John H. Glenn, Jr., Payload Specialist

Orbiter Preparations:

Two to Orbiter Processing Facility – June 15, 1998

Rollover to Vehicle Assembly Building – September 14, 1998

Rollout to Launch Pad 39B – September 21, 1998


October 29, 1998 – 2:19:34 p.m. EST. Launch was initially delayed about eight minutes to allow discussion and resolution of a master alarm indication heard during leak checks of cabin pressure following closure of Discovery’s hatch. Launch was delayed about an additional 11 minutes due to an aircraft that strayed into the launch danger area.

Following ignition of the three main engines, the door covering Discovery’s drag chute compartment was torn off, but caused no damage to the Space Shuttle during launch.
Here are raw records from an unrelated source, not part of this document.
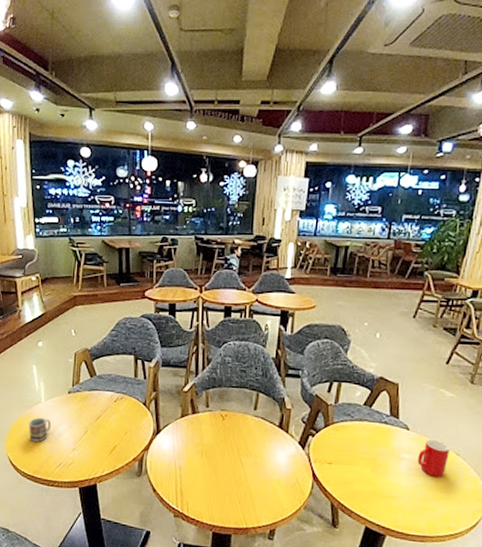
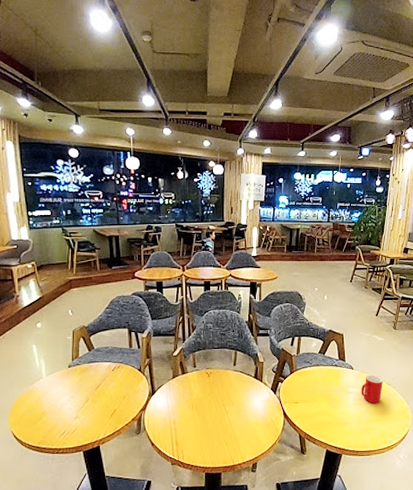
cup: present [29,417,51,442] -> none [31,392,53,415]

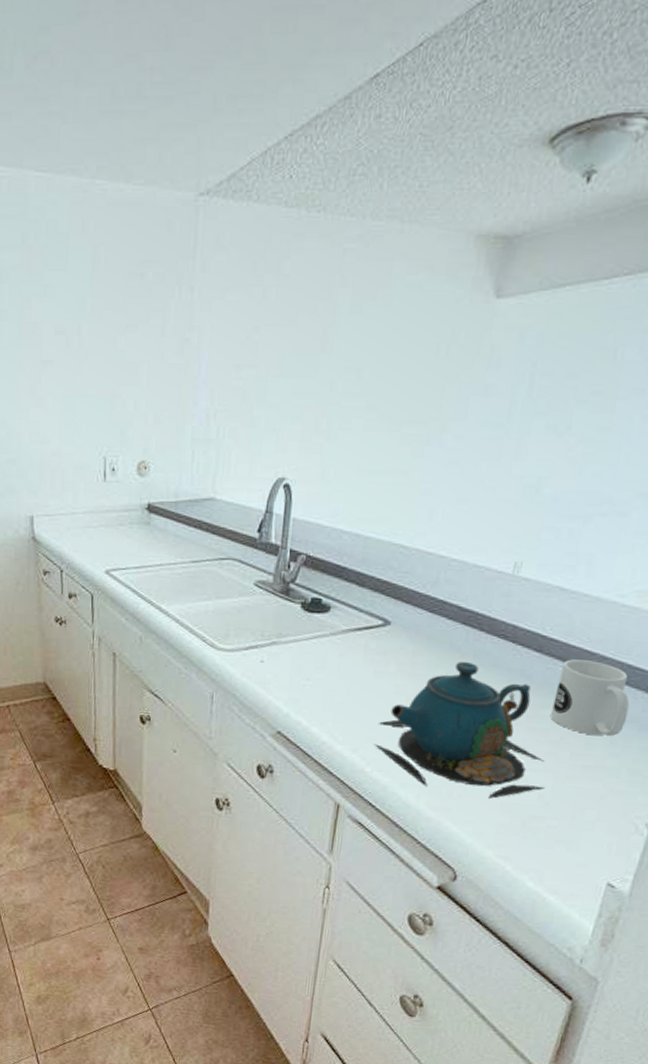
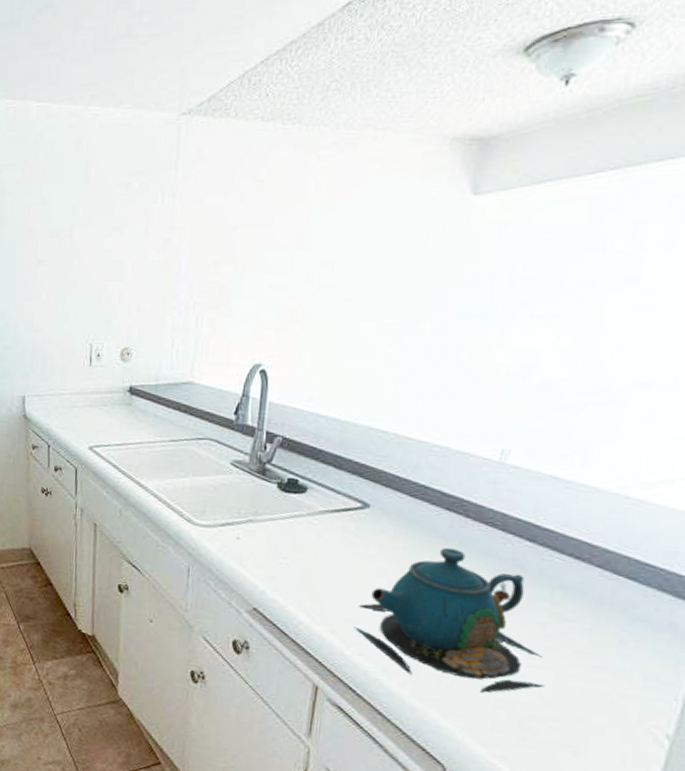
mug: present [550,659,630,736] -> none [547,551,640,636]

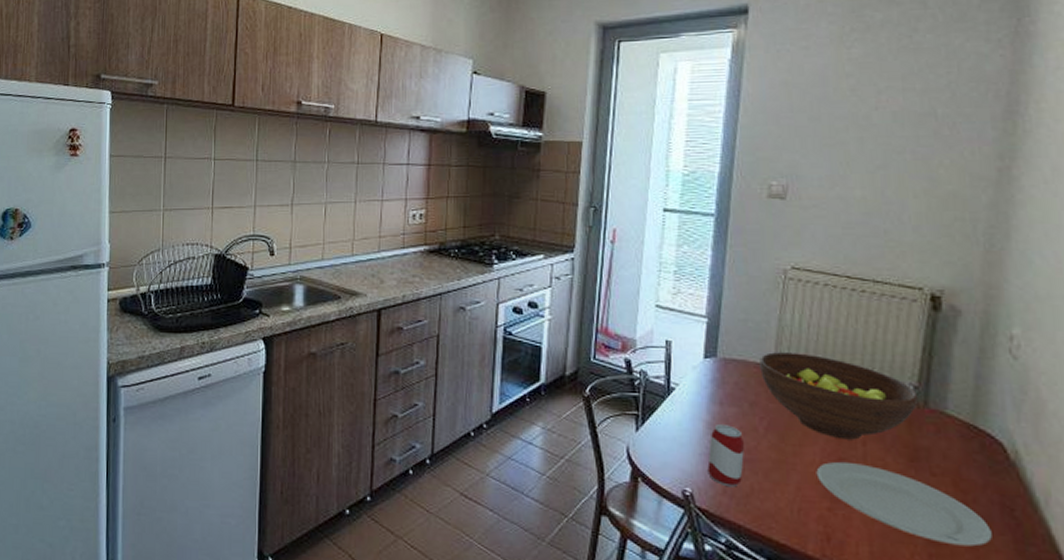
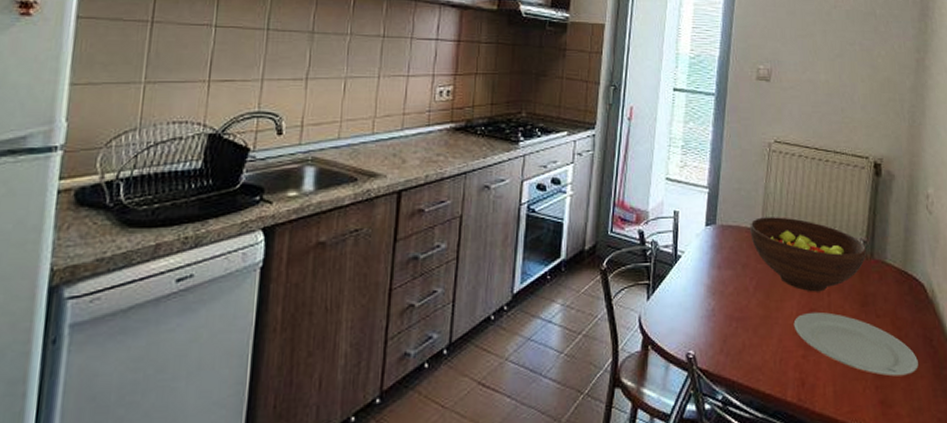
beverage can: present [707,423,744,488] -> none [708,286,738,346]

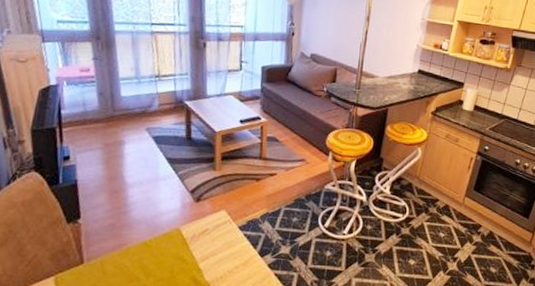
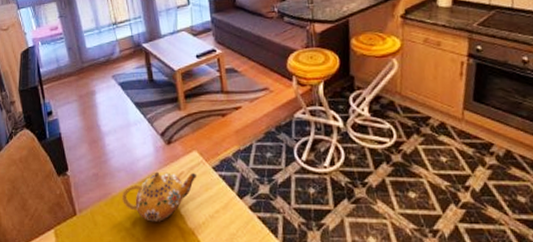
teapot: none [139,226,222,274] -> present [122,171,197,222]

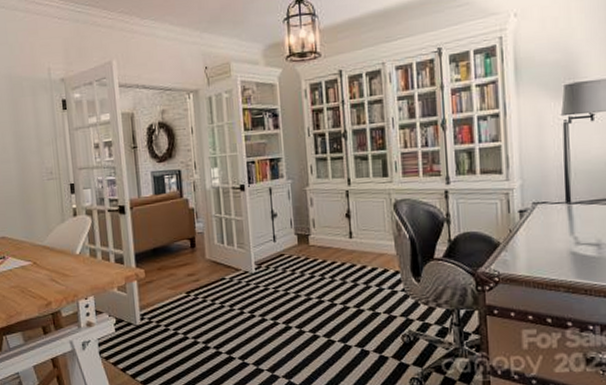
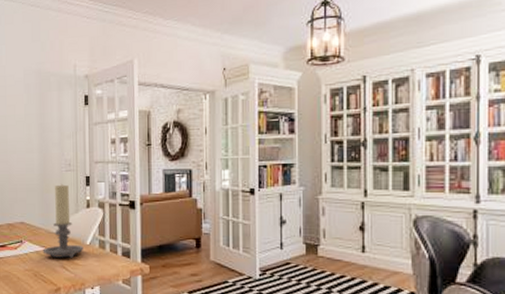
candle holder: none [29,193,74,271] -> present [43,183,84,258]

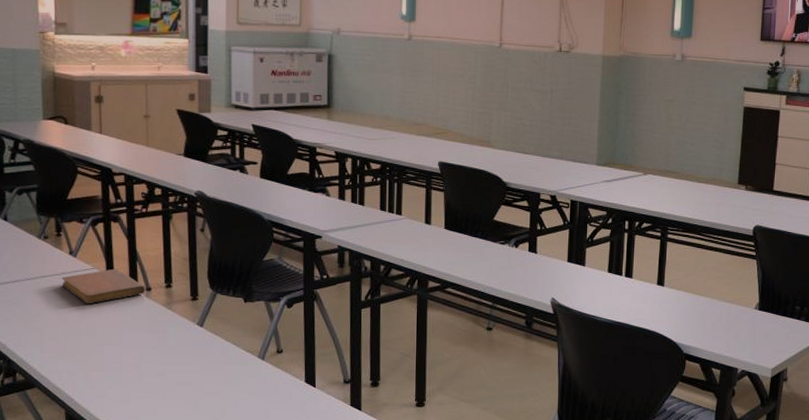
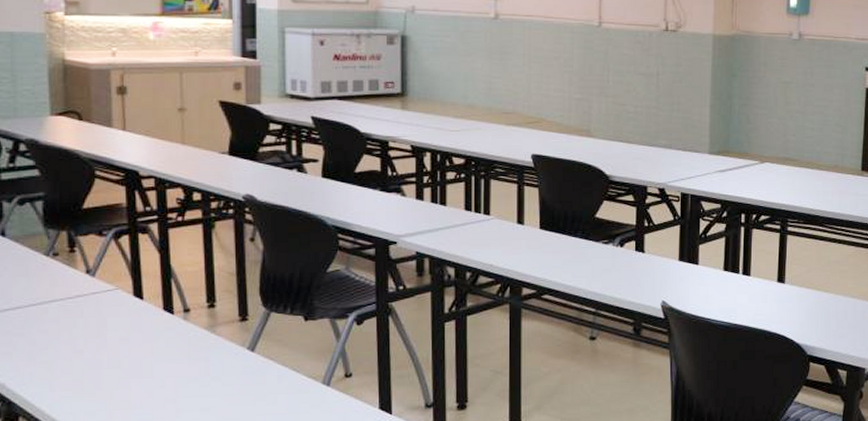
notebook: present [62,268,146,305] -> none [76,288,183,332]

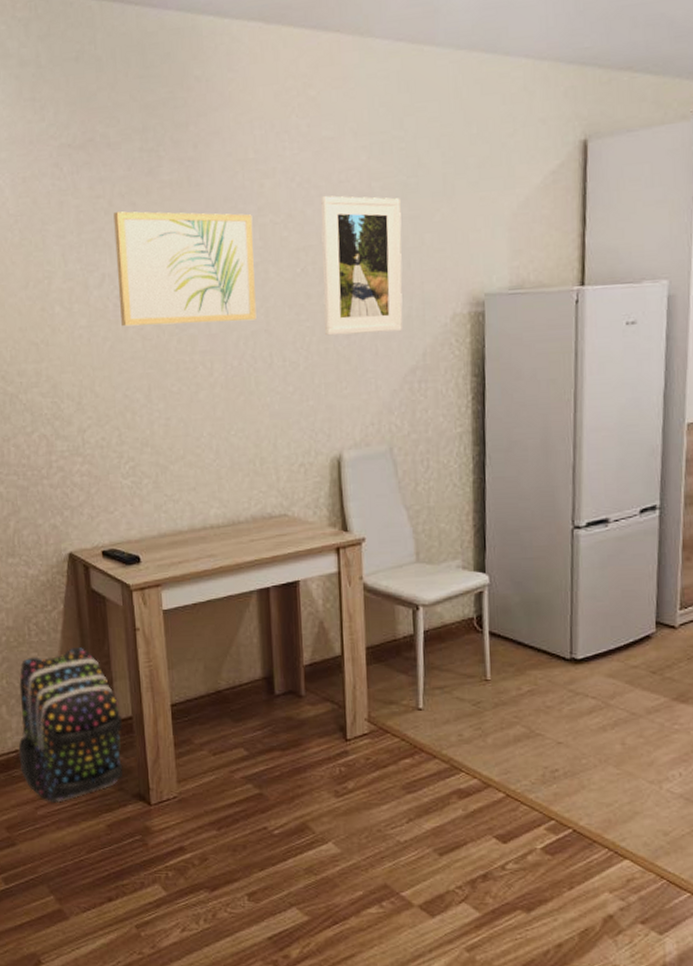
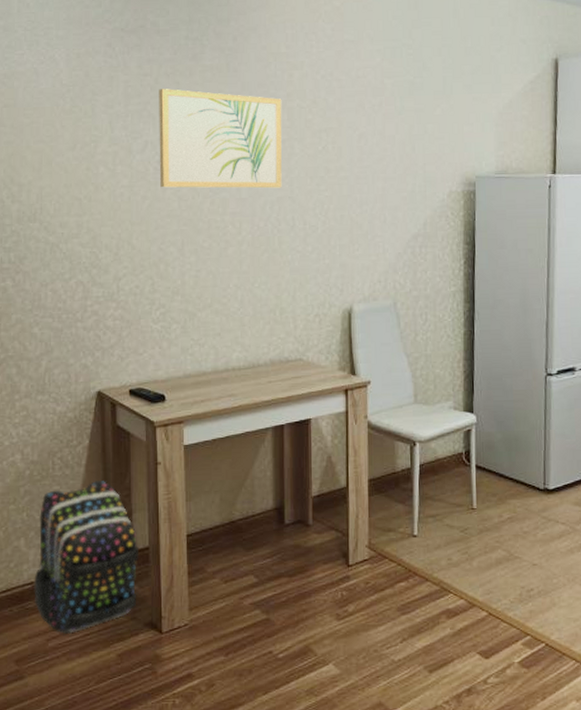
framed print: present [320,195,403,336] -> none [340,87,408,205]

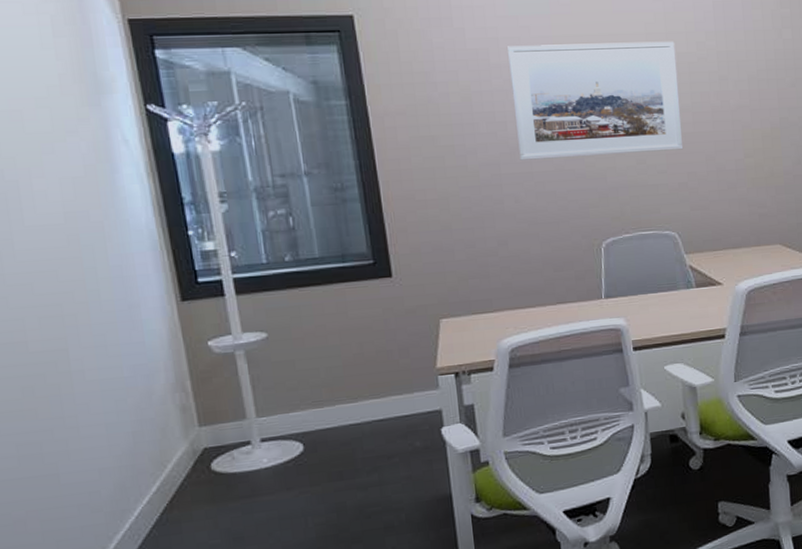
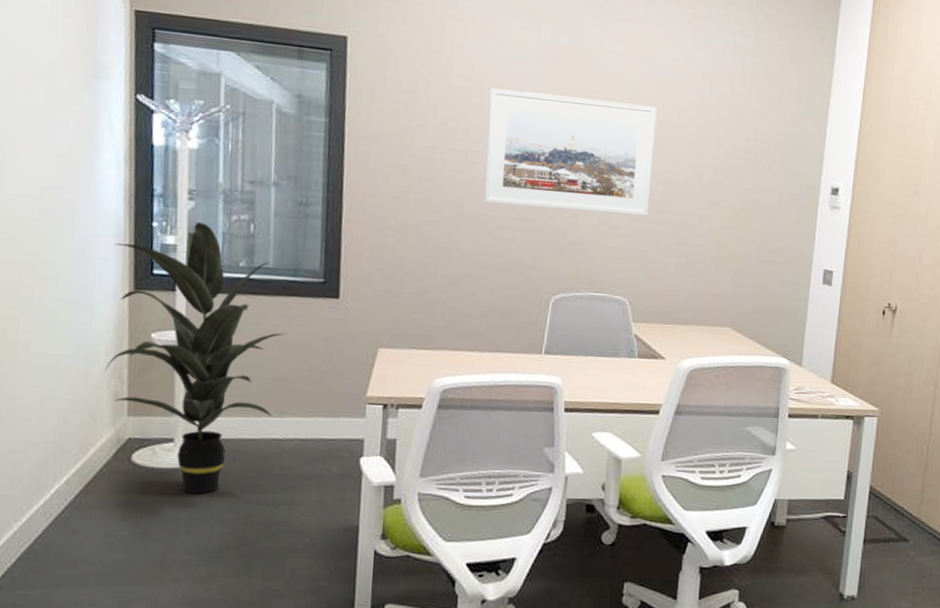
indoor plant: none [152,223,347,492] -> present [105,221,287,494]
November 7, 1998 – 12:04:00 p.m. EST at Runway 33, Kennedy Space Center. Rollout distance was 9,508 feet. Rollout time was 59 seconds. Mission duration was 8 days, 21 hours, 44 minutes. Landing occurred during the 135th orbit. The drag chute was not deployed at landing due to a loss of the drag chute compartment door during launch.

Mission Summary:

The mission featured the return to space of John Glenn, who flew in space for the first time since becoming the first U.S. astronaut to orbit Earth on February 20, 1962 during mission MA-6.

At age 77, Glenn became the oldest human in space. The flight also marked the longest time between space flights for an astronaut, as Glenn was launched on STS-95 exactly 36 years, 8 months, 9 days after completing mission MA-6.

Although the participation of Glenn became the central focus of the mission, a plethora of scientific investigations were conducted aboard the pressurized Spacehab laboratory module housed in Discovery’s payload bay.

About 80 experiments were conducted primarily in the fields of medical and materials science research. A battery of medical tests were performed on astronauts Glenn and Duque to help better understand the effects of weightlessness on balance, perception, immune system response, bone density, muscle density, metabolism, blood circulation and sleep.

The crew released and recaptured the Spartan free-flying satellite, which was designed to study solar wind activity to help better understand the potential disruptive effects of solar winds and similar electromagnetic phenomena on electrical and communications systems on Earth.

A small satellite called the Petite Amateur Naval Satellite (PANSAT) was released to study methods of more effectively relaying interference-prone low-power radio transmissions from Earth to satellites in space.

In addition, the Hubble Space Telescope Orbiting Systems Test (HOST) was flown to test hardware that will be used during the third scheduled Space Shuttle mission to service the Hubble Space Telescope. The International Extreme Ultraviolet Hitchhiker payload was also flown in Discovery’s payload bay.